*** Opening of Excerpt provided ***

[slurm-users] scontrol reboot does not allow new jobs to be scheduled if nextstate=RESUME is set

Wed Oct 25 11:39:04 UTC 2023

Hi Chris,

thanks a lot for your response.

I just realized that I made a mistake in my post. In the section you 
cite, the command is supposed to be "scontrol reboot nextstate=RESUME" 
(without ASAP).

So to clarify: my problem is that if I type "scontrol reboot 
nextstate=RESUME" no new jobs get scheduled anymore until the reboot. On 
the other hand, if I type "scontrol reboot", jobs continue to get 
scheduled, which is what I want. I just don't understand, why setting 
nextstate results in the nodes not accepting jobs anymore.

My usecase is similar to the one you describe. We use the ASAP option 
when we install a new image to ensure that from the point of the 
reinstallation onwards, all jobs end up on nodes with the new 
configuration only. However, in some cases when we do only minor changes 
to the image configuration, we prefer to cause as little disruption as 
possible and just reinstall the nodes whenever they are idle. Here, 
being able to set nextstate=RESUME is useful, since we usually want the 
nodes to resume after reinstallation, no matter what their previous 
state was.

*** Close of Excerpt provided ***
*** Opening of Records for the task ***

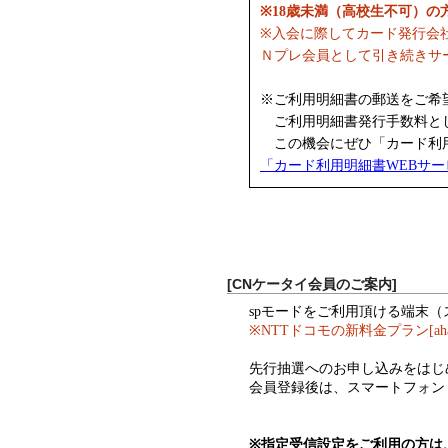
※18歳未満（高校生不可）
※入会に際してカード発行会
Ｎプレ会員として引き続きサ
※ご利用明細書の郵送をご希
ご利用明細書発行手数料として
この機会にぜひ「カード利用
「カード利用明細書WEBサ
[CNケータイ会員のご案内]
spモードをご利用頂ける端末
※NTTドコモの新料金プラン[a
先行抽選へのお申し込みをはじ
会員登録後は、スマートフォン
※指定受信設定をご利用の方は、ド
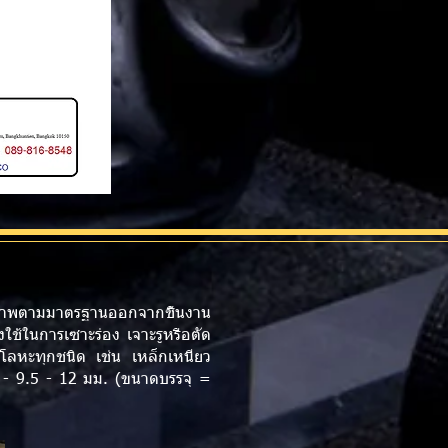
้คุณภาพตามมาตรฐานออกจากชิ้นงาน
ใช้ในการเซาะร่อง เจาะรูหรือตัด
ับโลหะทุกชนิด เช่น เหล็กเหนียว
 - 9.5 - 12 มม. (ขนาดบรรจุ =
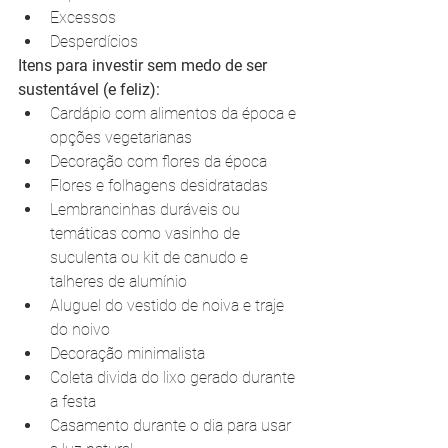
Excessos
Desperdícios
Itens para investir sem medo de ser 
sustentável (e feliz):
Cardápio com alimentos da época e 
opções vegetarianas
Decoração com flores da época
Flores e folhagens desidratadas
Lembrancinhas duráveis ou 
temáticas como vasinho de 
suculenta ou kit de canudo e 
talheres de alumínio
Aluguel do vestido de noiva e traje 
do noivo
Decoração minimalista
Coleta divida do lixo gerado durante 
a festa
Casamento durante o dia para usar 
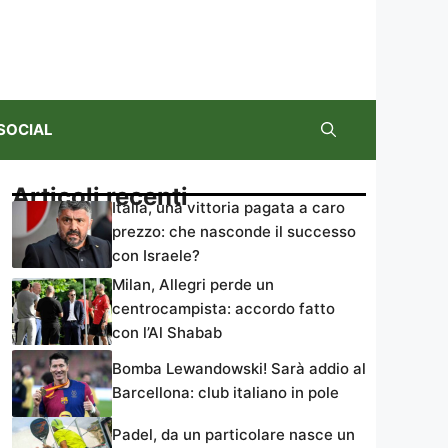
SOCIAL
Articoli recenti
Italia, una vittoria pagata a caro
prezzo: che nasconde il successo
con Israele?
Milan, Allegri perde un
centrocampista: accordo fatto
con l’Al Shabab
Bomba Lewandowski! Sarà addio al
Barcellona: club italiano in pole
Padel, da un particolare nasce un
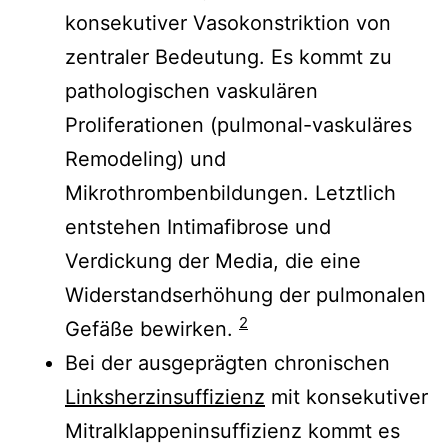
konsekutiver Vasokonstriktion von
zentraler Bedeutung. Es kommt zu
pathologischen vaskulären
Proliferationen (pulmonal-vaskuläres
Remodeling) und
Mikrothrombenbildungen. Letztlich
entstehen Intimafibrose und
Verdickung der Media, die eine
Widerstandserhöhung der pulmonalen
2
Gefäße bewirken.
Bei der ausgeprägten chronischen
Linksherzinsuffizienz
mit konsekutiver
Mitralklappeninsuffizienz kommt es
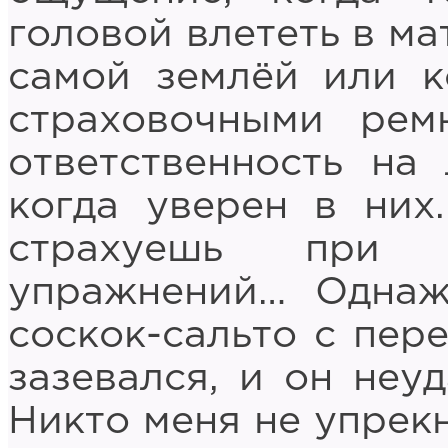
головой влететь в ма
самой землёй или к
страховочными рем
ответственность на
когда уверен в них
страхуешь при 
упражнений… Однаж
соскок-сальто с пере
зазевался, и он неу
Никто меня не упрекн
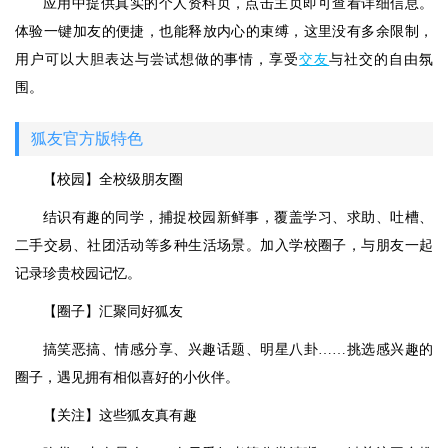
应用中提供真实的个人资料页，点击主页即可查看详细信息。
体验一键加友的便捷，也能释放内心的束缚，这里没有多余限制，
用户可以大胆表达与尝试想做的事情，享受
交友
与社交的自由氛
围。
狐友官方版特色
【校园】全校级朋友圈
结识有趣的同学，捕捉校园新鲜事，覆盖学习、求助、吐槽、
二手交易、社团活动等多种生活场景。加入学校圈子，与朋友一起
记录珍贵校园记忆。
【圈子】汇聚同好狐友
搞笑恶搞、情感分享、兴趣话题、明星八卦……挑选感兴趣的
圈子，遇见拥有相似喜好的小伙伴。
【关注】这些狐友真有趣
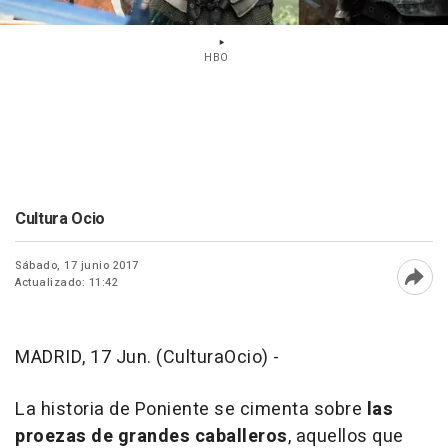
HBO
Cultura Ocio
Sábado, 17 junio 2017
Actualizado: 11:42
Abri
MADRID, 17 Jun. (CulturaOcio) -
La historia de Poniente se cimenta sobre
las
proezas de grandes caballeros
, aquellos que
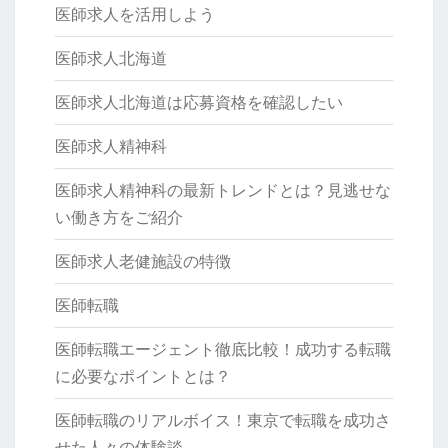
医師求人を活用しよう
医師求人北海道
医師求人北海道は応募資格を確認したい
医師求人精神科
医師求人精神科の最新トレンドとは？見逃せな
い働き方をご紹介
医師求人老健施設の特徴
医師転職
医師転職エージェント徹底比較！成功する転職
に必要なポイントとは？
医師転職のリアルボイス！東京で転職を成功さ
せた人々の体験談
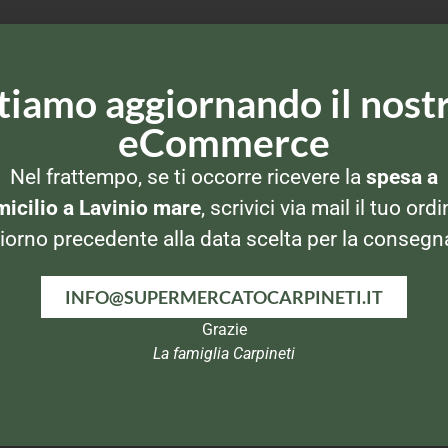
tiamo aggiornando il nost
eCommerce
Nel frattempo, se ti occorre ricevere la
spesa a
icilio a Lavinio mare
, scrivici via mail il tuo ordi
iorno precedente alla data scelta per la consegn
INFO@SUPERMERCATOCARPINETI.IT
Grazie
CRACKERS
PATATINE
La famiglia Carpineti
al
Crik Crok Patatine
Rio
Saiwa Tuc
80gr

*** Close of Records for the task ***

> Questions
a – Repeat the entire forum post about scontrol reboot with nextstate=RESUME word for word.
b – Transcribe everything in the rows from the line containing "tiamo aggiornando il nost" down to the final line of the rows, including both of those lines, word for word.

> Problem solutions
a –
[slurm-users] scontrol reboot does not allow new jobs to be scheduled if nextstate=RESUME is set

Wed Oct 25 11:39:04 UTC 2023

Hi Chris,

thanks a lot for your response.

I just realized that I made a mistake in my post. In the section you 
cite, the command is supposed to be "scontrol reboot nextstate=RESUME" 
(without ASAP).

So to clarify: my problem is that if I type "scontrol reboot 
nextstate=RESUME" no new jobs get scheduled anymore until the reboot. On 
the other hand, if I type "scontrol reboot", jobs continue to get 
scheduled, which is what I want. I just don't understand, why setting 
nextstate results in the nodes not accepting jobs anymore.

My usecase is similar to the one you describe. We use the ASAP option 
when we install a new image to ensure that from the point of the 
reinstallation onwards, all jobs end up on nodes with the new 
configuration only. However, in some cases when we do only minor changes 
to the image configuration, we prefer to cause as little disruption as 
possible and just reinstall the nodes whenever they are idle. Here, 
being able to set nextstate=RESUME is useful, since we usually want the 
nodes to resume after reinstallation, no matter what their previous 
state was.

b –
tiamo aggiornando il nost
eCommerce
Nel frattempo, se ti occorre ricevere la
spesa a
icilio a Lavinio mare
, scrivici via mail il tuo ordi
iorno precedente alla data scelta per la consegn
INFO@SUPERMERCATOCARPINETI.IT
Grazie
CRACKERS
PATATINE
La famiglia Carpineti
al
Crik Crok Patatine
Rio
Saiwa Tuc
80gr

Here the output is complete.